Sal had watched them chow down on the best damn buffet he'd ever seen—whole lobsters, soft-shelled crabs, a sushi chef, carvers serving everything from prime-rib to filet, a raw bar, a caviar bar with bottles of flavored vodkas jutting from a mound of shaved ice—until he got so hungry he had to turn off the camera.

As he focused the scene now, he noticed something new going on at the party. A bunch of bikinis were splashing around in the pool. Where'd they come from? The guys were all hanging around the water, sipping after-dinner drinks, smoking fat cigars, and watching.

Sal felt his shoulder muscles, knot… He'd bet his life that somewhere in that crowd were the guys who splattered Artie all over Church Avenue. He could be looking at them right now.

What am I doing videotaping a party? What for? And where do Jack and my old tires come in?

Then he heard the helicopter.

9

"My, what interesting people," Cino said.

Her sarcastic tone irritated Milos. They stood in the corner where the main house joined its eastern wing. Drinks in hand—Ketel One for Milos, the ever-present Dampierre for Cino—they leaned on the railing of the highest tier of one of the multilevel decks and surveyed Milos's guests below.

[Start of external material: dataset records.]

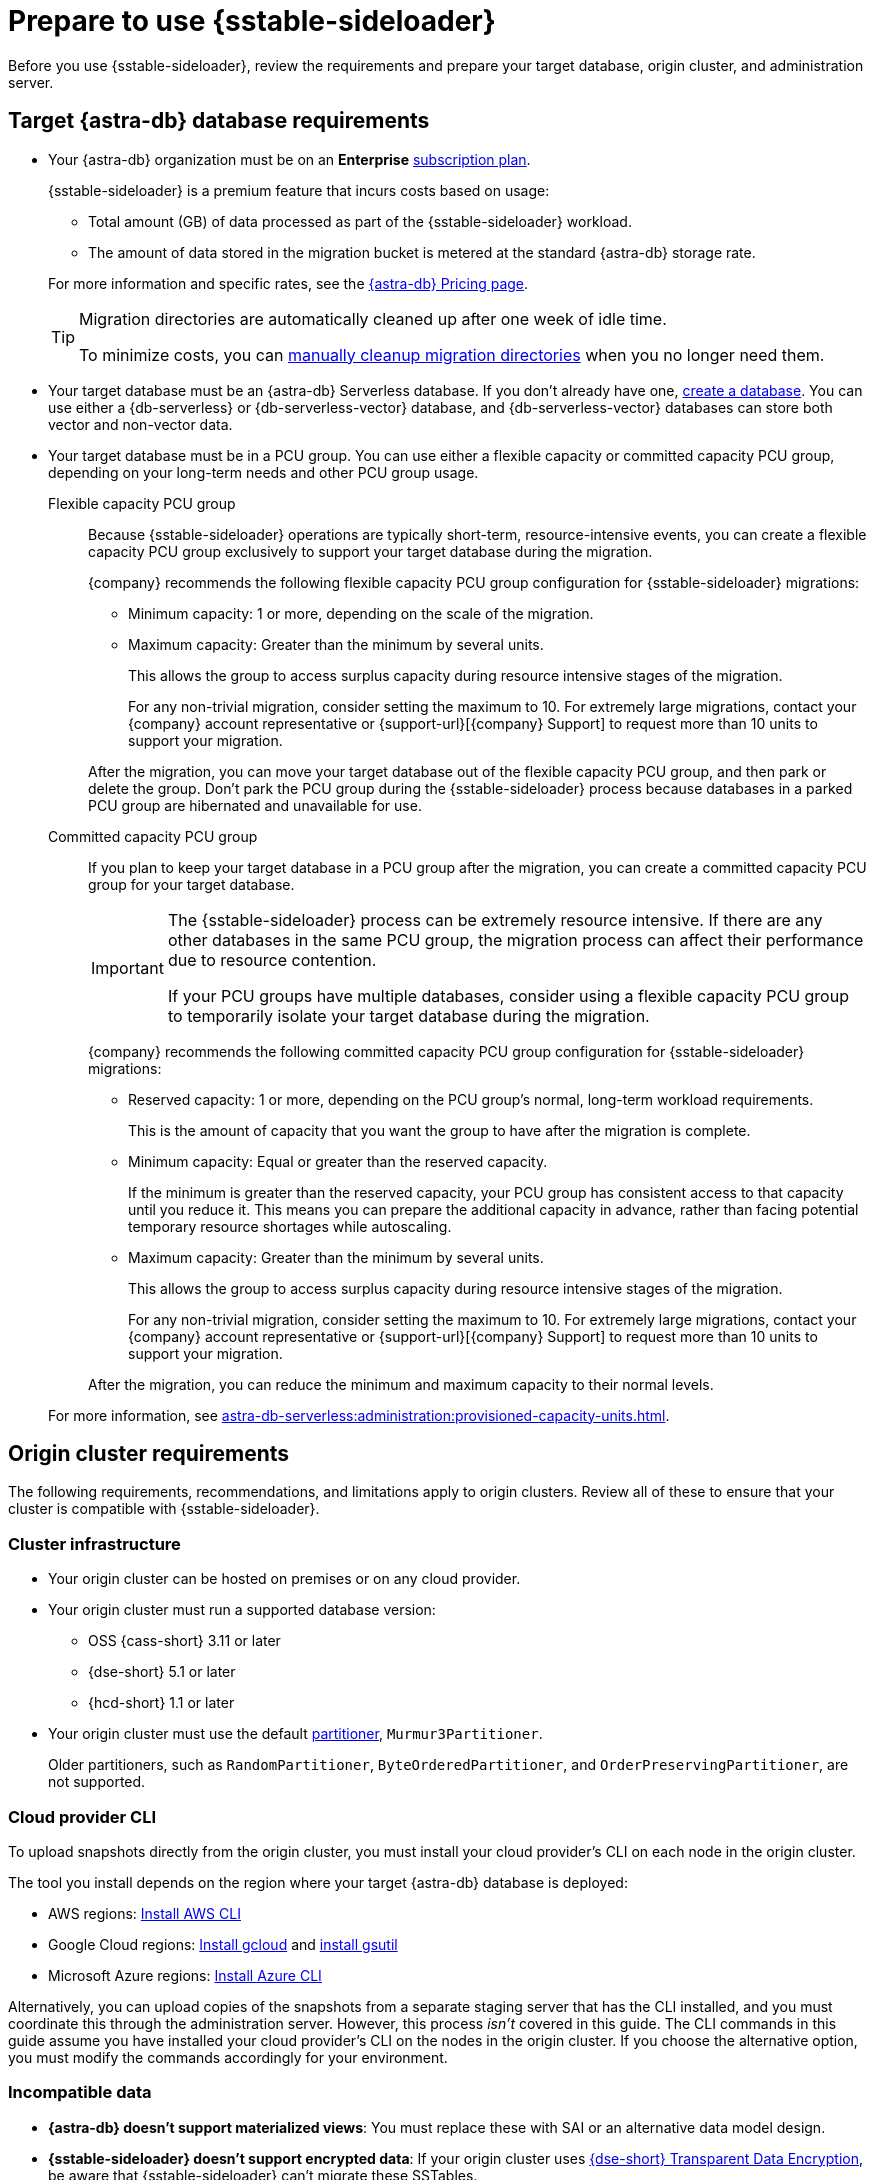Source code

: = Prepare to use {sstable-sideloader}
:description: Before you use {sstable-sideloader}, review the requirements and prepare your target database, origin cluster, and administration server.

{description}

== Target {astra-db} database requirements

* Your {astra-db} organization must be on an *Enterprise* xref:astra-db-serverless:administration:subscription-plans.adoc[subscription plan].
+
{sstable-sideloader} is a premium feature that incurs costs based on usage:
+
** Total amount (GB) of data processed as part of the {sstable-sideloader} workload.
** The amount of data stored in the migration bucket is metered at the standard {astra-db} storage rate.

+
--
For more information and specific rates, see the https://www.datastax.com/pricing/astra-db[{astra-db} Pricing page].

[TIP]
====
Migration directories are automatically cleaned up after one week of idle time.

To minimize costs, you can xref:sideloader:cleanup-sideloader.adoc[manually cleanup migration directories] when you no longer need them.
====
--

* Your target database must be an {astra-db} Serverless database.
If you don't already have one, xref:astra-db-serverless:databases:create-database.adoc[create a database].
You can use either a {db-serverless} or {db-serverless-vector} database, and {db-serverless-vector} databases can store both vector and non-vector data.

* Your target database must be in a PCU group.
You can use either a flexible capacity or committed capacity PCU group, depending on your long-term needs and other PCU group usage.
+
[tabs]
======
Flexible capacity PCU group::
+
--
Because {sstable-sideloader} operations are typically short-term, resource-intensive events, you can create a flexible capacity PCU group exclusively to support your target database during the migration.

//After PCU PR merge: xref:astra-db-serverless:administration:create-pcu.adoc#flexible-capacity[create a flexible capacity PCU group]

{company} recommends the following flexible capacity PCU group configuration for {sstable-sideloader} migrations:

* Minimum capacity: 1 or more, depending on the scale of the migration.

* Maximum capacity: Greater than the minimum by several units.
+
This allows the group to access surplus capacity during resource intensive stages of the migration.
+
For any non-trivial migration, consider setting the maximum to 10.
For extremely large migrations, contact your {company} account representative or {support-url}[{company} Support] to request more than 10 units to support your migration.

After the migration, you can move your target database out of the flexible capacity PCU group, and then park or delete the group.
Don't park the PCU group during the {sstable-sideloader} process because databases in a parked PCU group are hibernated and unavailable for use.
--

Committed capacity PCU group::
+
--
If you plan to keep your target database in a PCU group after the migration, you can create a committed capacity PCU group for your target database.

//After PCU PR merge: xref:astra-db-serverless:administration:create-pcu.adoc#committed-capacity[create a committed capacity PCU group]

[IMPORTANT]
====
The {sstable-sideloader} process can be extremely resource intensive.
If there are any other databases in the same PCU group, the migration process can affect their performance due to resource contention.

If your PCU groups have multiple databases, consider using a flexible capacity PCU group to temporarily isolate your target database during the migration.
====

{company} recommends the following committed capacity PCU group configuration for {sstable-sideloader} migrations:

* Reserved capacity: 1 or more, depending on the PCU group's normal, long-term workload requirements.
+
This is the amount of capacity that you want the group to have after the migration is complete.

* Minimum capacity: Equal or greater than the reserved capacity.
+
If the minimum is greater than the reserved capacity, your PCU group has consistent access to that capacity until you reduce it.
This means you can prepare the additional capacity in advance, rather than facing potential temporary resource shortages while autoscaling.

* Maximum capacity: Greater than the minimum by several units.
+
This allows the group to access surplus capacity during resource intensive stages of the migration.
+
For any non-trivial migration, consider setting the maximum to 10.
For extremely large migrations, contact your {company} account representative or {support-url}[{company} Support] to request more than 10 units to support your migration.

After the migration, you can reduce the minimum and maximum capacity to their normal levels.
--
======
+
For more information, see xref:astra-db-serverless:administration:provisioned-capacity-units.adoc[].

[#origin-cluster-requirements]
== Origin cluster requirements

The following requirements, recommendations, and limitations apply to origin clusters.
Review all of these to ensure that your cluster is compatible with {sstable-sideloader}.

=== Cluster infrastructure

* Your origin cluster can be hosted on premises or on any cloud provider.

* Your origin cluster must run a supported database version:
+
** OSS {cass-short} 3.11 or later
** {dse-short} 5.1 or later
** {hcd-short} 1.1 or later
//Due to a potential occasional issue affecting SSTables generated by C* 3.0 / DSE 5.0. Until the fix is rolled out, we need to restrict the SSTable versions.

* Your origin cluster must use the default https://cassandra.apache.org/doc/stable/cassandra/configuration/cass_yaml_file.html#partitioner[partitioner], `Murmur3Partitioner`.
+
Older partitioners, such as `RandomPartitioner`, `ByteOrderedPartitioner`, and `OrderPreservingPartitioner`, are not supported.

=== Cloud provider CLI

To upload snapshots directly from the origin cluster, you must install your cloud provider's CLI on each node in the origin cluster.

The tool you install depends on the region where your target {astra-db} database is deployed:

* AWS regions: https://docs.aws.amazon.com/cli/latest/userguide/getting-started-install.html[Install AWS CLI]
* Google Cloud regions: https://cloud.google.com/sdk/docs/install-sdk[Install gcloud] and https://cloud.google.com/storage/docs/gsutil_install[install gsutil]
* Microsoft Azure regions: https://learn.microsoft.com/en-us/cli/azure/install-azure-cli[Install Azure CLI]

Alternatively, you can upload copies of the snapshots from a separate staging server that has the CLI installed, and you must coordinate this through the administration server.
However, this process _isn't_ covered in this guide.
The CLI commands in this guide assume you have installed your cloud provider's CLI on the nodes in the origin cluster.
If you choose the alternative option, you must modify the commands accordingly for your environment.

=== Incompatible data

* *{astra-db} doesn't support materialized views*: You must replace these with SAI or an alternative data model design.

* *{sstable-sideloader} doesn't support encrypted data*: If your origin cluster uses xref:6.9@dse:securing:transparent-data-encryption.adoc[{dse-short} Transparent Data Encryption], be aware that {sstable-sideloader} can't migrate these SSTables.
+
If you have a mix of encrypted and unencrypted data, you can use {sstable-sideloader} to migrate the unencrypted data.
After the initial migration, you can use another strategy to move the encrypted data, such as https://github.com/datastax/cassandra-data-migrator[{cass-short} Data Migrator (CDM)] or a manual export and reupload.

* *{sstable-sideloader} doesn't support secondary indexes*: If you don't remove or replace these in your origin cluster, then you must manually remove these directories from your snapshots, as explained in xref:sideloader:migrate-sideloader.adoc#create-snapshots[Create snapshots].

== Administration server requirements

You need a server where you can run the {sstable-sideloader} commands.

Your administration server must have SSH access to each node in your origin cluster.

{company} recommends that you install the following additional software on your administration server:

* https://github.com/datastax/cassandra-data-migrator[{cass-short} Data Migrator (CDM)] to validate imported data and, in the context of {product}, reconcile it with the origin cluster.
* https://jqlang.github.io/jq/[jq] to format JSON responses from the {astra-db} {devops-api}.
The {devops-api} commands in this guide use this tool.

== Multi-region deployments

If you need to migrate data that is replicated to multiple regions, contact your {company} account representative or {support-url}[{company} Support] for assistance with planning your migration.

== Next steps

* xref:sideloader:migrate-sideloader.adoc[]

Cino wore a high-collared embroidered kimonolike dress of red silk that clung to every curve of her slim body on its way to her ankles. With her dark bangs and jet eyes, she looked Oriental tonight.

"I'm sure you'll be more impressed with Sunday's guest list," he said. "The beautiful people are more your type. But these folk"—he gestured with a sweep of his arm—"are the ones who make this place and this party possible. My buyers, sellers, suppliers, and distributors."

"Distributors of what?" Cino asked with a mischievous grin as she leaned against him like a cat. She'd been hitting the champagne since midafternoon and her glittering eyes said she was feeling little pain.

Milos returned her smile. "Of the many items I import and export."

"What kind of items?"

"Whatever is in demand," he said.

"And the bathing beauties," she said, jutting her chin at the pool. "Are they part of your distribution network too?"

"Hardly. They're items in demand, which I imported from the city especially for the occasion."

He'd hired the best-looking girls from a number of strip clubs and vanned them out for the night. Their job was an easy one: party, have a good time, wear very little, and be very friendly.

"Ah," Cino said. "Window dressing."

"More like party favors."

Cino seemed to think this was very funny, and Milos enjoyed the ringing sound of her laughter as he watched the girls. Nature and silicone had provided them with fabulous bodies. They were on display now, but their real work would begin after they dried off. They had been instructed as to the pecking order of the guests and, keeping that in mind, were to pair off with anyone who was interested.